C’est ainsi que l’on mêlait le plaisant au sérieux. Alors Callias : « À ton tour, Charmide, dit-il, de nous expliquer pourquoi tu es fier de ta pauvreté. — N’est-ce pas, répondit-il, une vérité reconnue qu’il vaut mieux vivre dans la sécurité que dans la crainte, être libre qu’esclave, recevoir des hommages qu’en rendre, avoir la confiance de sa patrie qu’être en butte à ses soupçons ? Or, dans cette ville-ci, quand j’étais riche, je craignais d’abord qu’un voleur n’enfonçât ma maison, n’enlevât mon argent et ne me fît à moi-même un mauvais parti ; je faisais ensuite ma cour aux sycophantes, me sentant plus en état de souffrir le mal que de le faire ; c’était d’ailleurs chaque jour quelque ordonnance pour payer une nouvelle taxe publique ; et jamais la liberté de voyager. À présent que je suis dépouillé de ce que j’avais hors des frontières, que je ne tire aucun revenu de mes immeubles, que tout mon mobilier est vendu, je dors paisiblement couché tout de mon long ; la république a confiance en moi, je ne suis plus menacé, mais c’est moi qui menace les autres ; en ma qualité d’homme libre, j’ai le droit de voyager ou de rester ici.
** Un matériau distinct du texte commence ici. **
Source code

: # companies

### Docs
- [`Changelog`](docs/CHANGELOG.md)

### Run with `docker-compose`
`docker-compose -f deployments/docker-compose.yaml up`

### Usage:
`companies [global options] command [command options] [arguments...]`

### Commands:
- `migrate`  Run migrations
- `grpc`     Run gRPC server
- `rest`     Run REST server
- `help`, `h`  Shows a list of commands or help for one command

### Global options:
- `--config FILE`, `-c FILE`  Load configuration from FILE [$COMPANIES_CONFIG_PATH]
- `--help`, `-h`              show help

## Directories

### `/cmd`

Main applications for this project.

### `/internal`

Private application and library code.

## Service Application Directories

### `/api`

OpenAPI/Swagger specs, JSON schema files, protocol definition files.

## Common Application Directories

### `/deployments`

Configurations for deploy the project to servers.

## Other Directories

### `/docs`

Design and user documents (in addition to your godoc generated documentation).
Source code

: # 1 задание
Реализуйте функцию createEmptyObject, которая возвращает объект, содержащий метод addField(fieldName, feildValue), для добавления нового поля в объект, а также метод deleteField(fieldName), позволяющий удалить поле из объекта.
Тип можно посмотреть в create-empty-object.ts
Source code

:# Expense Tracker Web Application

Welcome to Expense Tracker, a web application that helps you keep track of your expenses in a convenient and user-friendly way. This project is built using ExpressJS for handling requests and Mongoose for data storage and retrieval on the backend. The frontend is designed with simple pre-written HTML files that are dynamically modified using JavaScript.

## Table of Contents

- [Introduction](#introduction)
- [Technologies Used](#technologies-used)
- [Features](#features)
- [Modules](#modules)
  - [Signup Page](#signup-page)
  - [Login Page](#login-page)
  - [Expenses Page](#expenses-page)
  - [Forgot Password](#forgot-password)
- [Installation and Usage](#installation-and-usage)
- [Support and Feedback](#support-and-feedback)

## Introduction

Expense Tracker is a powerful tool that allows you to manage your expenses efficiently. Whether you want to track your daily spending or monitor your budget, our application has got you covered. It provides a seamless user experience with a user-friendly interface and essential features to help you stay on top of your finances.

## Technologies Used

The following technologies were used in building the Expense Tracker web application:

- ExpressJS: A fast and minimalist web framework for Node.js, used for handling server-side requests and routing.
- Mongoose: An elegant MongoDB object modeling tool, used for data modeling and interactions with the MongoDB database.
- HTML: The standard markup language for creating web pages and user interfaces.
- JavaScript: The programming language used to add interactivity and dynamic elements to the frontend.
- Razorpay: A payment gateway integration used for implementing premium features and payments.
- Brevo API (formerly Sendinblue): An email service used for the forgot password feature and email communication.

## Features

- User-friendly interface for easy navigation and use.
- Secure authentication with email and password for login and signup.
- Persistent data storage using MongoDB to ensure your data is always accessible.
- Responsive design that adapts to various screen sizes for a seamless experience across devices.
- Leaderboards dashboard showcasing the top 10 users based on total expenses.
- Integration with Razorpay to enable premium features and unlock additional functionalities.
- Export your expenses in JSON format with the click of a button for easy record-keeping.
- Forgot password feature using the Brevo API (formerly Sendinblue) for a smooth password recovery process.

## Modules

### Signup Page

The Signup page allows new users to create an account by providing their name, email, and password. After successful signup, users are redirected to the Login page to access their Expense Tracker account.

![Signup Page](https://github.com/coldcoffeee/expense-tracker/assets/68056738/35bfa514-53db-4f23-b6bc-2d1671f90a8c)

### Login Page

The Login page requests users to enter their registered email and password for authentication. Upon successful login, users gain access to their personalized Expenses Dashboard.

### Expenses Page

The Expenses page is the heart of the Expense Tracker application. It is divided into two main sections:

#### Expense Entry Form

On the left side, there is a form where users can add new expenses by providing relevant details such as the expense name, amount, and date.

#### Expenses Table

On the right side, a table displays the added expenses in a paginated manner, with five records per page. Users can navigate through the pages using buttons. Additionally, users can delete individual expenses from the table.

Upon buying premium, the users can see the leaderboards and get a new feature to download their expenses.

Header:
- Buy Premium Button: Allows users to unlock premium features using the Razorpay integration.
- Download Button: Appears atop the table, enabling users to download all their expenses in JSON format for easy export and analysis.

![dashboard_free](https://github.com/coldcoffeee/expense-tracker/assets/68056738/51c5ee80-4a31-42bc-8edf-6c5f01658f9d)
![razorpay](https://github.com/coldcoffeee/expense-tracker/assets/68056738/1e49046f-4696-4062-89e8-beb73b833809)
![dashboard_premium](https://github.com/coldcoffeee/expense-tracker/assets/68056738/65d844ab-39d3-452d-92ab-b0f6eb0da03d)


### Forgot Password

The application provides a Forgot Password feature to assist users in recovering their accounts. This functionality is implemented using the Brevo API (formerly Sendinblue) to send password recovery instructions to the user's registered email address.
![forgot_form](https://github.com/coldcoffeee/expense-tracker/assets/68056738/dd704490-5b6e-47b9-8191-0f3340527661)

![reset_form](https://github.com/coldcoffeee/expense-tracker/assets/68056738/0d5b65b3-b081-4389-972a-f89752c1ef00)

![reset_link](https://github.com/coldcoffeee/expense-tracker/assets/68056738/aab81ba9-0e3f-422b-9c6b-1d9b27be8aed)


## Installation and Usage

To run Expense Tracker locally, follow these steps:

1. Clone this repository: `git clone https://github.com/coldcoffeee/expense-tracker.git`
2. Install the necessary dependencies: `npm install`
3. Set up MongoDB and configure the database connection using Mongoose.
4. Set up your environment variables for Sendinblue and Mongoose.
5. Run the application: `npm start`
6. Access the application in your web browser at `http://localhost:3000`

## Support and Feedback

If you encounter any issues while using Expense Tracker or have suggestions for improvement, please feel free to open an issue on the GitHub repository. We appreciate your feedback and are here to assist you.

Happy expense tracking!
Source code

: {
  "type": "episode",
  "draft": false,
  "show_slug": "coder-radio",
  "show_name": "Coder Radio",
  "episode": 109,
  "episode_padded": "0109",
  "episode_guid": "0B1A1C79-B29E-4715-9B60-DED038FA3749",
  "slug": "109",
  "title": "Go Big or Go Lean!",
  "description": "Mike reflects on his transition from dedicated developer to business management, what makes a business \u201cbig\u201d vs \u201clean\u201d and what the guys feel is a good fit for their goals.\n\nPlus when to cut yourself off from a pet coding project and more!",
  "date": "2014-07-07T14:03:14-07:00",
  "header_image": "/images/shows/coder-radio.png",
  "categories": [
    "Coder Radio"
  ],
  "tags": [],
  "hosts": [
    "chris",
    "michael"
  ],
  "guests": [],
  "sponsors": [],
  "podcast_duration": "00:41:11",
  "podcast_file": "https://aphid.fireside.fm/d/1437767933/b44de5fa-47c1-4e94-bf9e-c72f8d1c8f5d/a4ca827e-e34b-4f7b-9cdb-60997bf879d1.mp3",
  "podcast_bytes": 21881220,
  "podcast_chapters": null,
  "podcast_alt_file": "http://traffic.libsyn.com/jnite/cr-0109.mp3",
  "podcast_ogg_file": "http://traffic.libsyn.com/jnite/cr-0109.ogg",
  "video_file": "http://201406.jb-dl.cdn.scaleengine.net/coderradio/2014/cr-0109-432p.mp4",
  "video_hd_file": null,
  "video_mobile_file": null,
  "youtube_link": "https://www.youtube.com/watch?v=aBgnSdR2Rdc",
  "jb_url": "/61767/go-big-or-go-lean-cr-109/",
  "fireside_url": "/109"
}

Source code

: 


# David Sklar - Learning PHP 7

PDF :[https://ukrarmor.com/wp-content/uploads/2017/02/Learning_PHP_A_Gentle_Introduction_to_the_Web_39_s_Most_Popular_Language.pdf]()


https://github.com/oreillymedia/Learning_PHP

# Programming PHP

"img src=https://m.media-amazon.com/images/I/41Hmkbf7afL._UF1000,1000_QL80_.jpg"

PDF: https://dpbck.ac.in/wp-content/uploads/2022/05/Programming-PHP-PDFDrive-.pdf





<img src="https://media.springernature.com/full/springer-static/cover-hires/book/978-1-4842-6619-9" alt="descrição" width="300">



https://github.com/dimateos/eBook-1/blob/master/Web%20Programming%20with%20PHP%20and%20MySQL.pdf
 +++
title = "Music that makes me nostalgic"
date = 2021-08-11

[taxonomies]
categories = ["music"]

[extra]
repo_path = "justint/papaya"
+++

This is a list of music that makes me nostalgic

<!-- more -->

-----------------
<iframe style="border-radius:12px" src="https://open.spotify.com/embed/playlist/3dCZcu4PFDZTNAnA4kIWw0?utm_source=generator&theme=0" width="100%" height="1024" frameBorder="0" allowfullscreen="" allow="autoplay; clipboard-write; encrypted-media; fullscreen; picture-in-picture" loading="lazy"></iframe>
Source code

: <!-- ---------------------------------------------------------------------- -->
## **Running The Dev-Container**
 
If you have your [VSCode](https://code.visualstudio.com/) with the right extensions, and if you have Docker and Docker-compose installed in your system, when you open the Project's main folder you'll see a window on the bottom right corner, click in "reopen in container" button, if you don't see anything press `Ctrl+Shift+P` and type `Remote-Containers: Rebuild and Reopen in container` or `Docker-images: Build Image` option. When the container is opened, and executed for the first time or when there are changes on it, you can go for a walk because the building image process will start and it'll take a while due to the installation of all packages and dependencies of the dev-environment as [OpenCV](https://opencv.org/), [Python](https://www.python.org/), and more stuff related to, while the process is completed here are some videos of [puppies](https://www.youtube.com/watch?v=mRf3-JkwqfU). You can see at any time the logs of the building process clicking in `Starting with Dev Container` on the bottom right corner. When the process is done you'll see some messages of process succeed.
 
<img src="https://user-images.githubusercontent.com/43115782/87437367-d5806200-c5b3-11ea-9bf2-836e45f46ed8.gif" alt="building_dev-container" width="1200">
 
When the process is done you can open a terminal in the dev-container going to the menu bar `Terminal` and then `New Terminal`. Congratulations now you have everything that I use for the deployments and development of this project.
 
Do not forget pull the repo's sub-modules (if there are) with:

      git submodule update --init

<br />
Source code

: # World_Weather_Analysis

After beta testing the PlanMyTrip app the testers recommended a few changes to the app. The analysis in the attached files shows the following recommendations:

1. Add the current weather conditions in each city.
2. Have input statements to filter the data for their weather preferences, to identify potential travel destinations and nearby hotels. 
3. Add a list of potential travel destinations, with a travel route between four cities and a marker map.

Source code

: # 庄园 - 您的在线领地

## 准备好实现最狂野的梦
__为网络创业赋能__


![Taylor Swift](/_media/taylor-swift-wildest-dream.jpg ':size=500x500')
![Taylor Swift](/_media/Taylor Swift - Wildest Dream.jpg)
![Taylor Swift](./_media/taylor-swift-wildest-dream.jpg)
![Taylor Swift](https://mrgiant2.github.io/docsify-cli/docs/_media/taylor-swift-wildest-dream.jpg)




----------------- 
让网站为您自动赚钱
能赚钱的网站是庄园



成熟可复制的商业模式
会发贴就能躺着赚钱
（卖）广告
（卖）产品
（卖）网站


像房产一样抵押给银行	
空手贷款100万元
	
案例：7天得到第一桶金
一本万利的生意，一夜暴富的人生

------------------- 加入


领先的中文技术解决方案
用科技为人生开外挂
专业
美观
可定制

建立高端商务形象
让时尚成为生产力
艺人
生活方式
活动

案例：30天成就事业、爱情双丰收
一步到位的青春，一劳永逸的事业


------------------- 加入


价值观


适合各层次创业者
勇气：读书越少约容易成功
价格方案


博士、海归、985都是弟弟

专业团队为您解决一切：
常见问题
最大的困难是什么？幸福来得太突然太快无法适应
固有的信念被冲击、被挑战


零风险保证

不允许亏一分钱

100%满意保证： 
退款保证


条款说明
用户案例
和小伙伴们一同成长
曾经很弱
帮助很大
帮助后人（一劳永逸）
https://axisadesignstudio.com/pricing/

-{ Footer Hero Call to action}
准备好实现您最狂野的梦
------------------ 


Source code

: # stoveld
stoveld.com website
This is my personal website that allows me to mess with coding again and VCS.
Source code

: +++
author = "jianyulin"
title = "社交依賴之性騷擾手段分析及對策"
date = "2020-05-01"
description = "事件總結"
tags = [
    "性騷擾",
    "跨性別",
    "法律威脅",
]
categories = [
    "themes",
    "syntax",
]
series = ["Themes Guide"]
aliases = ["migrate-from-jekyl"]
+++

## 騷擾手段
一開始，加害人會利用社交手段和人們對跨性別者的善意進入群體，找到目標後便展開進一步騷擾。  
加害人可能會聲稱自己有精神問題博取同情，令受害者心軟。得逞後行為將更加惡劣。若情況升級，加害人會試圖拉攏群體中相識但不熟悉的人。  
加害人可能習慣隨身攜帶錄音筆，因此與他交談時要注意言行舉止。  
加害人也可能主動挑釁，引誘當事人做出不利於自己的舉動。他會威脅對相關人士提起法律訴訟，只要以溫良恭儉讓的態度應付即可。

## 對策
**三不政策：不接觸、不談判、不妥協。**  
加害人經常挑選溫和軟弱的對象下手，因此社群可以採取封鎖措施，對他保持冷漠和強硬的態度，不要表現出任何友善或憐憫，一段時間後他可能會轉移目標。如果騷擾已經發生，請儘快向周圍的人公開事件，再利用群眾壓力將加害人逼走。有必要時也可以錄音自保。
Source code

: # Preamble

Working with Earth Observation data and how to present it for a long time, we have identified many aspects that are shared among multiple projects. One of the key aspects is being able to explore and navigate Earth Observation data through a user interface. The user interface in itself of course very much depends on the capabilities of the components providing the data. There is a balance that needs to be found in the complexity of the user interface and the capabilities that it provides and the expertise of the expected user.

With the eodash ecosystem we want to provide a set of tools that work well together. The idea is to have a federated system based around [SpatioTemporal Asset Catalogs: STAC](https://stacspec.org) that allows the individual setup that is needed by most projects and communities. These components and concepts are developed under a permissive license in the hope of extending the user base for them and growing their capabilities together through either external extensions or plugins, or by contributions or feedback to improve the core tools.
Quand je parais, les riches se lèvent de leurs siéges ou me font place dans la rue ; aujourd’hui je ressemble à un tyran, lorsque jadis j’étais esclave : jadis je payais tribut à l’État ; aujourd’hui la république est devenue ma tributaire et me nourrit. Il y a plus : quand j’étais riche, on m’injuriait à cause de mes relations avec Socrate ; maintenant que je suis devenu pauvre, personne n’en prend aucun souci. Quand je possédais de grands biens, tour à tour je m’en voyais enlever par l’État ou par la fortune ; à présent, je ne perds rien, puisque je n’ai rien, et j’ai toujours l’espoir de gagner quelque chose. — Ainsi, reprit Callias, tu ne désires plus être riche, et si tu vois un beau songe, tu sacrifies aux dieux Apotropes[1]. — Ma foi, non ; mais j’attends bravement, si j’espère quelque bien.

  1. C’est-à-dire qui détournent le mal : surnom que les Grecs donnaient aux dieux auxquels ils attribuaient cette vertu. Voy. les mots Averruncus et Robigus dans le Dict. mytholog. de Jacobi.